> _TASK DESCRIPTION_:
Starting with the line that contains "Опрессовщики для отопления", set down each line through the end of the entries below, exactly and with nothing added.

Collected data
────────
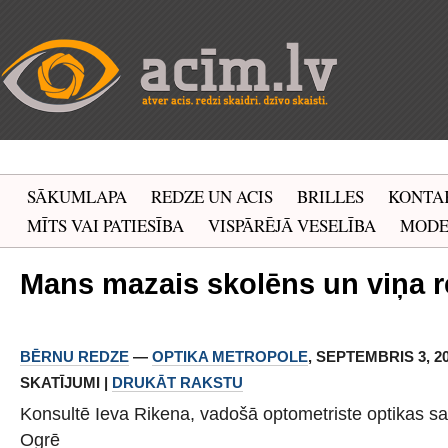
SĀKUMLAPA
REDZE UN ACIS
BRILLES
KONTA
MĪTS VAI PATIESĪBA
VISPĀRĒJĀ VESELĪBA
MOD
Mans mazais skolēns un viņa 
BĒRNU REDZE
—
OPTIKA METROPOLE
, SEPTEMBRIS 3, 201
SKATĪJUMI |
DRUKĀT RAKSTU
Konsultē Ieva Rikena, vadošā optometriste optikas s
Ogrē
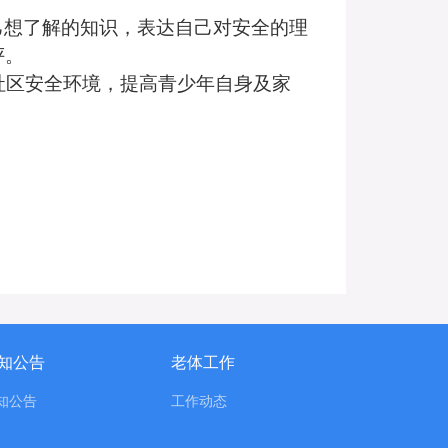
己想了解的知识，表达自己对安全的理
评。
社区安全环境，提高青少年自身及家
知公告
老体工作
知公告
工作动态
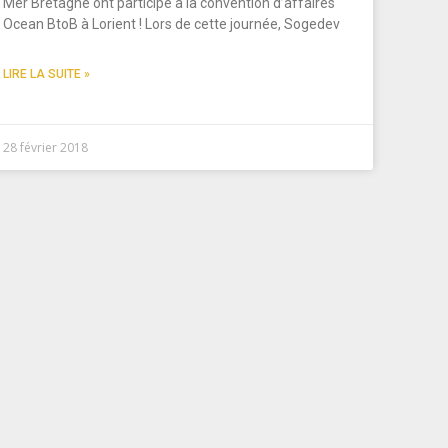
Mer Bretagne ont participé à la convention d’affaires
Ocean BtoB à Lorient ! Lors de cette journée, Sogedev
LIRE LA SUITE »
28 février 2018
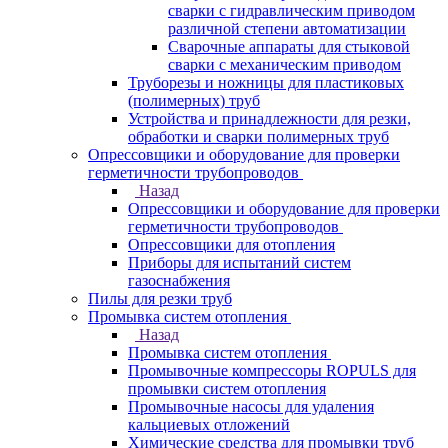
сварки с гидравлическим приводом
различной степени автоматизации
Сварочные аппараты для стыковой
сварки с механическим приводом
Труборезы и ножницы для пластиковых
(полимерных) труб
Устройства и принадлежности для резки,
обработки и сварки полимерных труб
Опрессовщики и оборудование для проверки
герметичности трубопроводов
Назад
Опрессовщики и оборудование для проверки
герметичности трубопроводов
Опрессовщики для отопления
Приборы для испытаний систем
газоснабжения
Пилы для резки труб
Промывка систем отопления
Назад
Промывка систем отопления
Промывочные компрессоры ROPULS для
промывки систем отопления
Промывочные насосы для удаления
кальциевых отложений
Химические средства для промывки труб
────────
> _SOLUTION TO THIS TASK_:
Опрессовщики для отопления
Приборы для испытаний систем
газоснабжения
Пилы для резки труб
Промывка систем отопления
Назад
Промывка систем отопления
Промывочные компрессоры ROPULS для
промывки систем отопления
Промывочные насосы для удаления
кальциевых отложений
Химические средства для промывки труб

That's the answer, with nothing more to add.